Ketika Soto Ayam Menghangatkan Dinginnya Kota Moskow

Bernadetta Febriana
28-04-2018 14:48

Koki Rumah Makan Grabli, Moskow menghidangkan soto ayam. (GATRA/Bernadetta Febriana/FT02)

Artikel Terkait

Moskow, gatra.com - Warga Moscow, Rusia, mulai Sabtu ini (28/04) bisa mencicipi beberapa jenis makanan Indonesia yang dijual di Rumah Makan Grabli di ibukota Republik Federasi Rusia tersebut. Selama 3 pekan ke depan, Festival Kuliner Indonesia akan berlangsung di 8 jaringan rumah makan itu.

Saat membuka Festival Kuliner Indonesia Jumat (27/04) malam lalu, Rozhnikovsky Alexander, menyatakan bahwa dalam 3 pekan ke depan, rumah makannya tidak hanya akan menyediakan berbagai menu masakan Indonesia, tapi juga akan memasang beberapa pernak pernik budaya Indonesia seperti gamelan, dengan tujuan supaya masyarakat Rusia bisa lebih mengenal Indonesia. "Ini adalah simbol pertemanan dan kerjasama antara Indonesia dan Rusia, dari sisi people to people contact, yang selama ini sudah berlangsung dengan baik,"ujar Direktur Komersial Grabli ini.

Satu rumah makan Grabli, lanjut Alexander, setiap harinya dikunjungi lebih dari 2000 orang dari pagi hingga malam. "Jadi bisa diperkirakan dengan 8 cabang yang tersebar di seluruh Moskow, sekitar 20 ribu orang punya kesempatan mengenal dan mencicipi makanan Indonesia," katanya.

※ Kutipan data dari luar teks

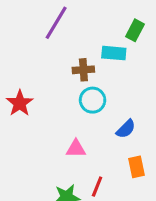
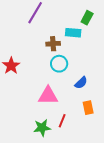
pink triangle: (76, 149) -> (48, 96), size x1.5

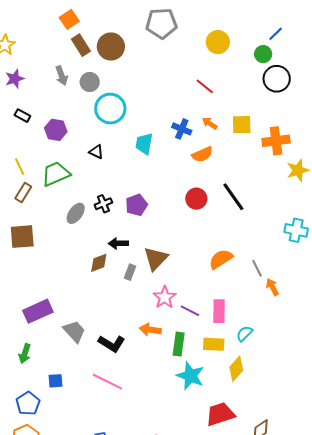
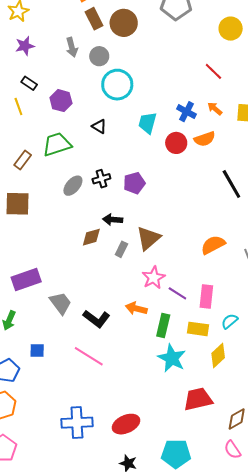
yellow line: (20, 167) -> (18, 107), moved
red circle: (196, 199) -> (176, 143), moved

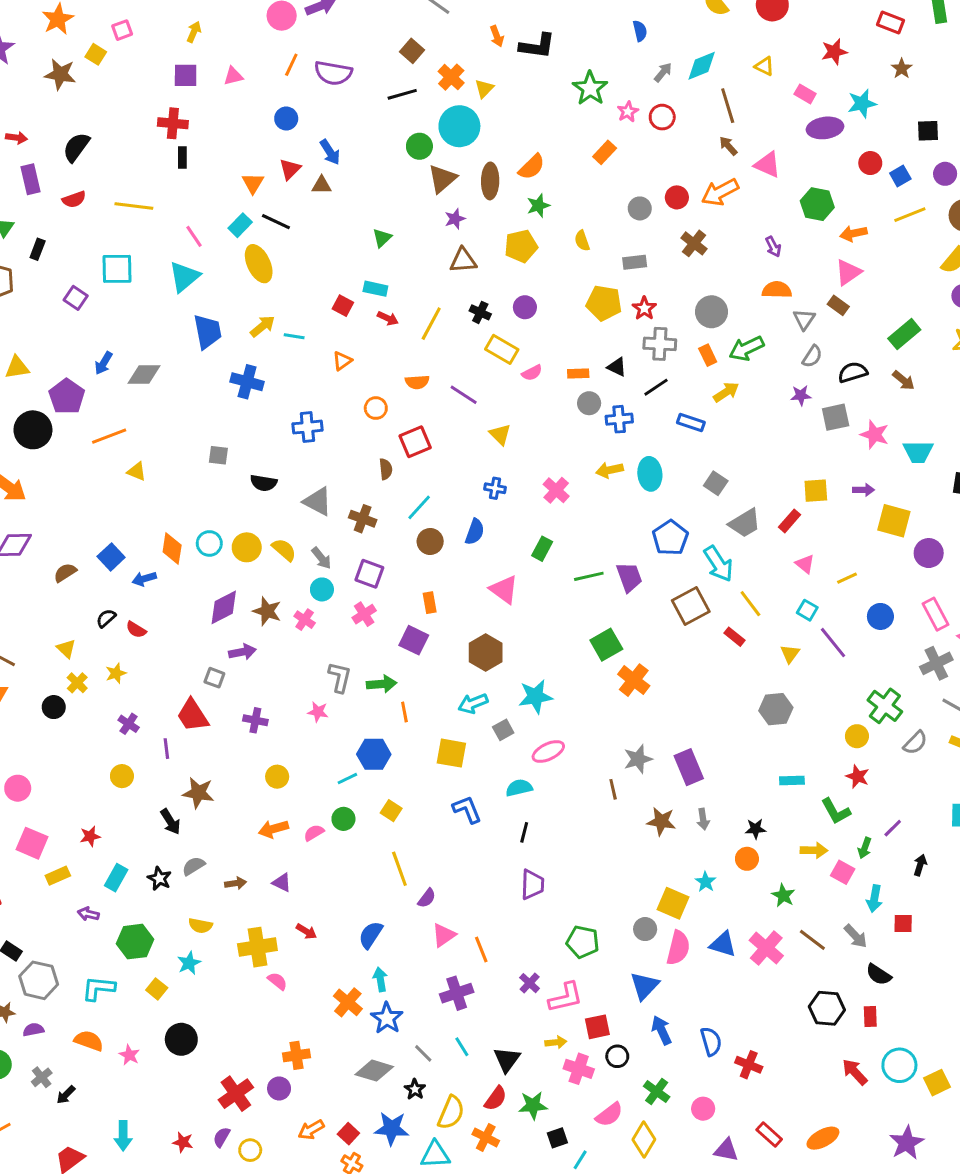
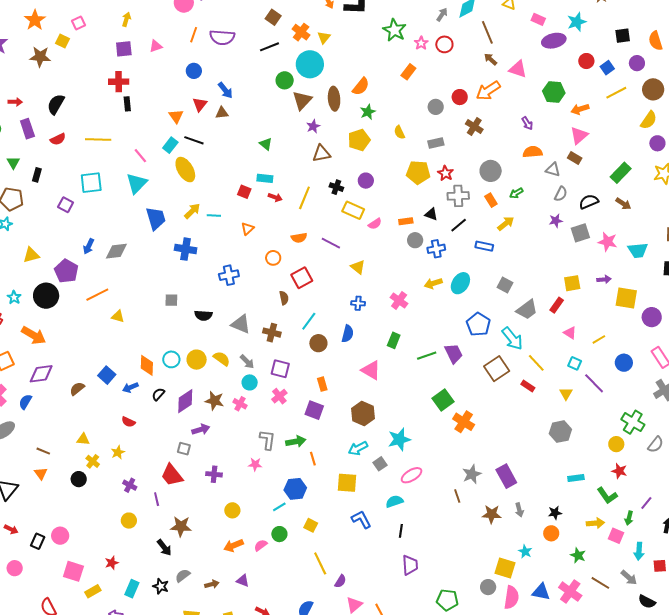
green triangle: (382, 238) -> (266, 144), turned -32
gray triangle: (804, 319) -> (553, 170), turned -42
green arrow: (746, 349) -> (516, 193), size x0.6
cyan ellipse: (650, 474) -> (460, 283), turned 45
black semicircle: (106, 618) -> (158, 394), moved
yellow triangle: (66, 649) -> (83, 439), turned -32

Ada sekitar 10 makanan Indonesia yang akan dijual di setiap Rumah Makan Grabli, diantaranya, lumpia, urap sayur, soto ayam, sate ayam hingga semur daging. Setiap harinya, sekitar 4-5 menu itu secara bergantian akan ditawarkan kepada masyarakat Moskow.

Duta Besar Republik Indonesia untuk Rusia, Wahid Supriyadi menyampaikan bahwa sebenarnya ini adalah festival kuliner Indonesia ketiga yang pernah dilaksanakan di Moskow. "Hanya saja, ini adalah yang terbesar dan massal mengingat jumlah pengunjung rumah makan ini," ujarnya.

Makanan yang dihidangkan pun, lanjut Wahid, adalah hasil masakan para koki di Grabli yang sudah mendapatkan pelatihan khusus dari beberapa chef Indonesia yang didatangkan dari Belanda. "Dilatih selama seminggu oleh 4 orang chef Indonesia dan dimasak dengan cara tradisional Indonesia," ujar Wahid di hadapan tamu undangan seperti Dubes dari beberapa negara ASEAN di Rusia dan juga media Rusia.